[Saved entries]
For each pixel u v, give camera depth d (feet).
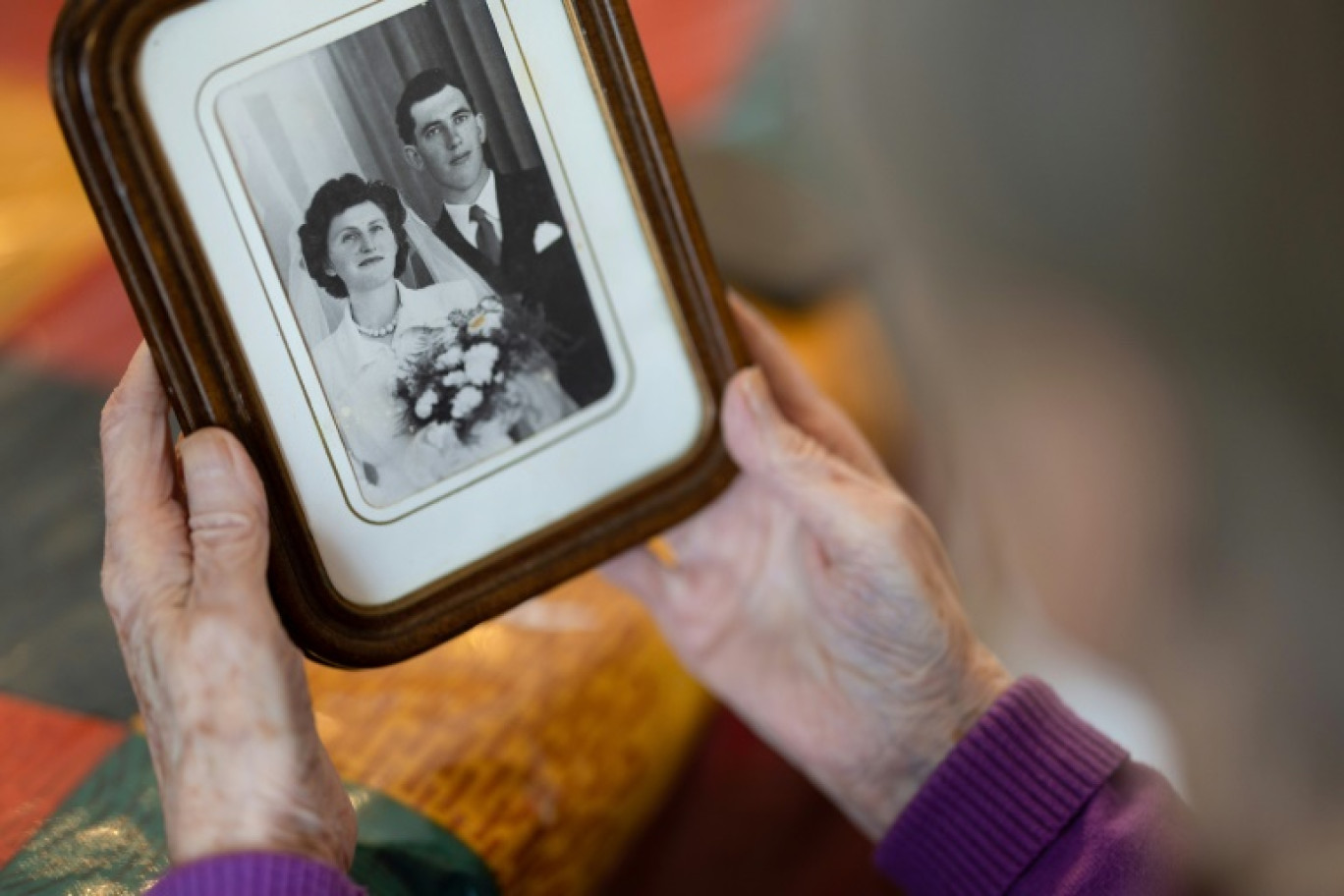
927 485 2.83
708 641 2.63
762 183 3.49
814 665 2.55
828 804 3.21
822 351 3.27
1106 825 2.19
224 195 1.91
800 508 2.36
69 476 2.93
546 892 2.42
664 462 2.30
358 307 2.02
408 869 2.23
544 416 2.19
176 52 1.85
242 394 1.94
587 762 2.55
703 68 3.89
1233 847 1.10
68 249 3.54
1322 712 1.01
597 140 2.13
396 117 2.00
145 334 1.89
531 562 2.21
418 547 2.13
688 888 3.06
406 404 2.09
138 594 1.87
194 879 1.72
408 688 2.55
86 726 2.42
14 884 2.11
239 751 1.81
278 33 1.90
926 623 2.34
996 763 2.27
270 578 1.99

Try it:
Word for word, repeat the lines of data above, omitting every picture.

Result for this exercise:
For each pixel u v, give camera depth d (feet).
927 485 2.83
708 641 2.63
762 183 3.49
814 665 2.55
828 804 3.21
822 351 3.27
1106 825 2.19
224 195 1.91
800 508 2.36
69 476 2.93
546 892 2.42
664 462 2.30
358 307 2.02
408 869 2.23
544 416 2.19
176 52 1.85
242 394 1.94
587 762 2.55
703 68 3.89
1233 847 1.10
68 249 3.54
1322 712 1.01
597 140 2.13
396 117 2.00
145 334 1.89
531 562 2.21
418 547 2.13
688 888 3.06
406 404 2.09
138 594 1.87
194 879 1.72
408 688 2.55
86 726 2.42
14 884 2.11
239 751 1.81
278 33 1.90
926 623 2.34
996 763 2.27
270 578 1.99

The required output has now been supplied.